【74.00%】【codeforces 747A】Display Size

time limit per test1 second

memory limit per test256 megabytes

inputstandard input

outputstandard output

A big company decided to launch a new series of rectangular displays, and decided that the display must have exactly n pixels.

Your task is to determine the size of the rectangular display — the number of lines (rows) of pixels a and the number of columns of pixels b, so that:

there are exactly n pixels on the display;

the number of rows does not exceed the number of columns, it means a ≤ b;

the difference b - a is as small as possible.

Input

The first line contains the positive integer n (1 ≤ n ≤ 106) — the number of pixels display should have.

Output

Print two integers — the number of rows and columns on the display.

Examples

input

8

output

2 4

input

64

output

8 8

input

5

output

1 5

input

999999

output

999 1001

Note

In the first example the minimum possible difference equals 2, so on the display should be 2 rows of 4 pixels.

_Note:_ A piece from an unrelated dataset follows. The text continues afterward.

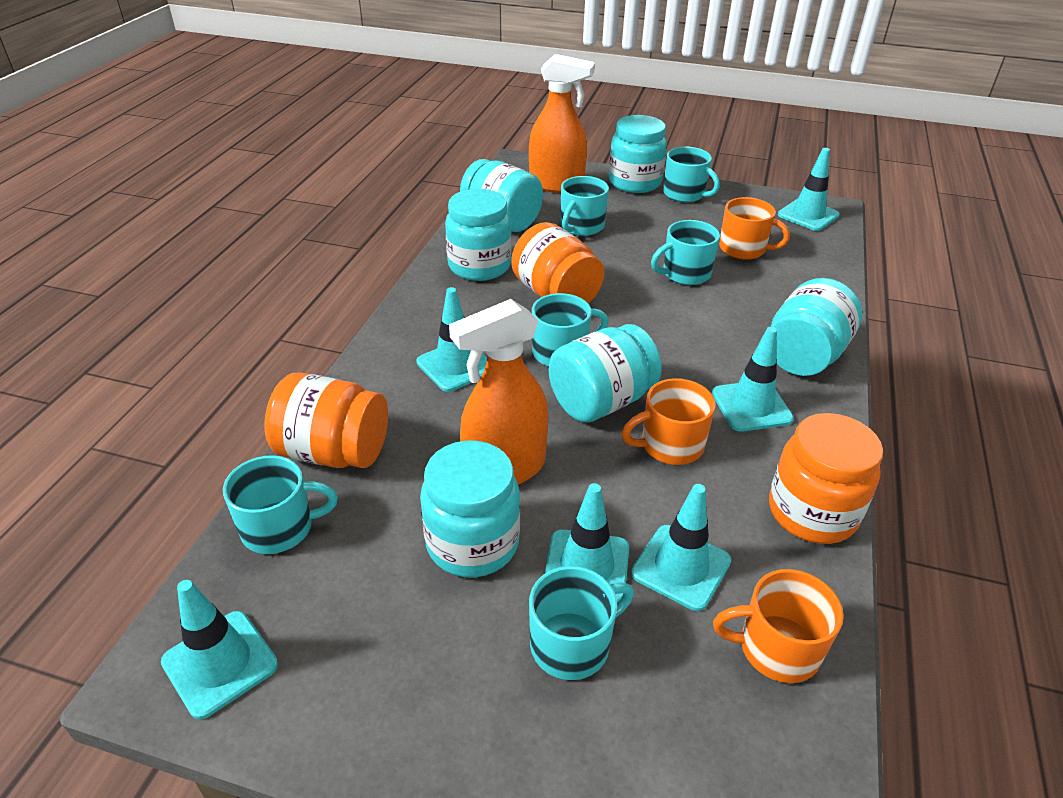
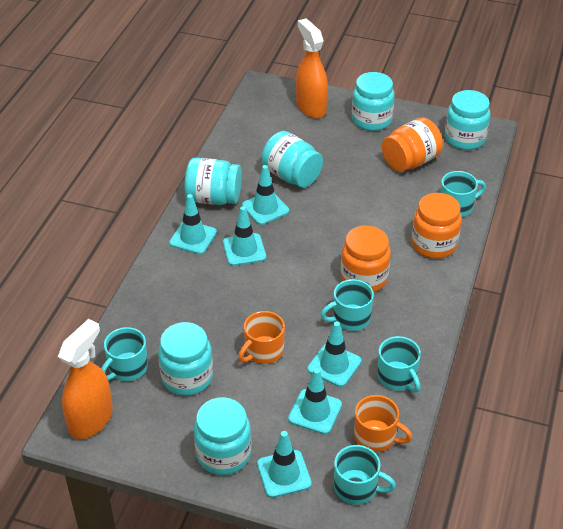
orange mug: [622,378,716,465] [713,569,844,683] [719,197,790,260] = 3 -> [238,311,285,364] [354,395,413,452] = 2
turquoise mug: [223,455,338,554] [529,566,634,680] [532,293,608,367] [561,176,609,236] [651,220,720,285] [663,147,720,202] = 6 -> [101,327,148,381] [321,279,374,331] [334,445,396,505] [377,336,421,393] [440,171,486,217] = 5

In the second example the minimum possible difference equals 0, so on the display should be 8 rows of 8 pixels.

In the third example the minimum possible difference equals 4, so on the display should be 1 row of 5 pixels.

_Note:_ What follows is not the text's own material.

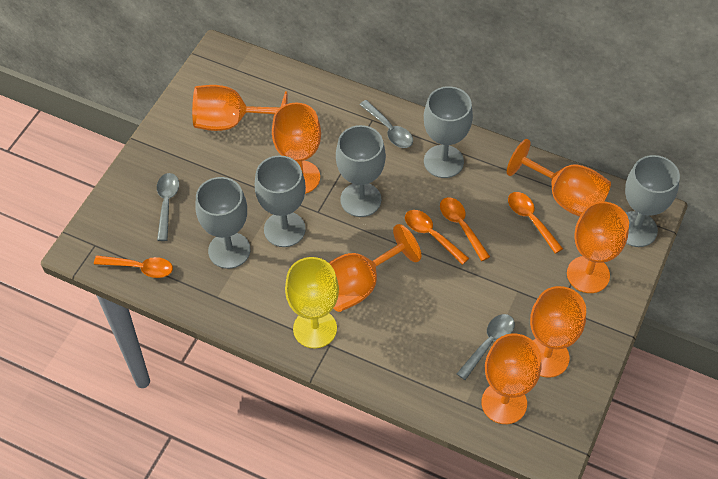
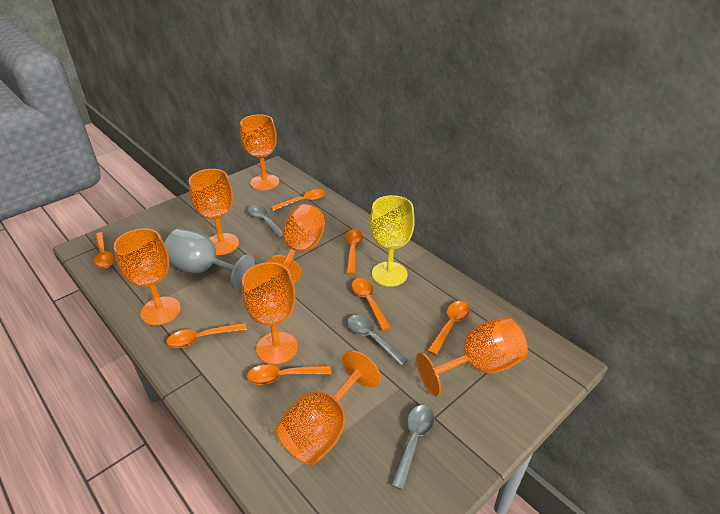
grey goblet: [195,177,250,269] [255,155,306,247] [336,125,386,217] [424,86,473,178] [625,155,680,247] = 5 -> [164,228,255,290] = 1
orange spoon: [94,255,173,278] [405,210,469,265] [440,197,490,261] [508,192,563,254] = 4 -> [94,232,115,269] [166,323,247,348] [247,365,331,385] [271,189,326,211] [344,229,363,274] [351,278,391,331] [427,301,470,355] = 7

【题目链接】:http://codeforces.com/contest/747/problem/A

【题解】



暴力枚举n的因子x

看看n/x是不是满足x<=n/x

然后记录那个差最小的就好.



【完整代码】

#include <bits/stdc++.h>
using namespace std;
#define lson l,m,rt<<1
#define rson m+1,r,rt<<1|1
#define LL long long
#define rep1(i,a,b) for (int i = a;i <= b;i++)
#define rep2(i,a,b) for (int i = a;i >= b;i--)
#define mp make_pair
#define pb push_back
#define fi first
#define se second
#define rei(x) scanf("%d",&x)
#define rel(x) scanf("%I64d",&x)

typedef pair<int,int> pii;
typedef pair<LL,LL> pll;

//const int MAXN = x;
const int dx[9] = {0,1,-1,0,0,-1,-1,1,1};
const int dy[9] = {0,0,0,-1,1,-1,1,-1,1};
const double pi = acos(-1.0);

int n;
int ma = 1e7,ansa,ansb;

int main()
{
    //freopen("F:\\rush.txt","r",stdin);
    rei(n);
    rep1(i,1,n)
    if ((n%i)==0)
    {
        int a = n/i;
        int b = i;
        if (a <= b)
        {
            if (b-a<=ma)
            {
                ma = b-a;
                ansa = a;
                ansb = b;
            }
        }
    }
    cout << ansa<<" "<<ansb<<endl;
    return 0;
}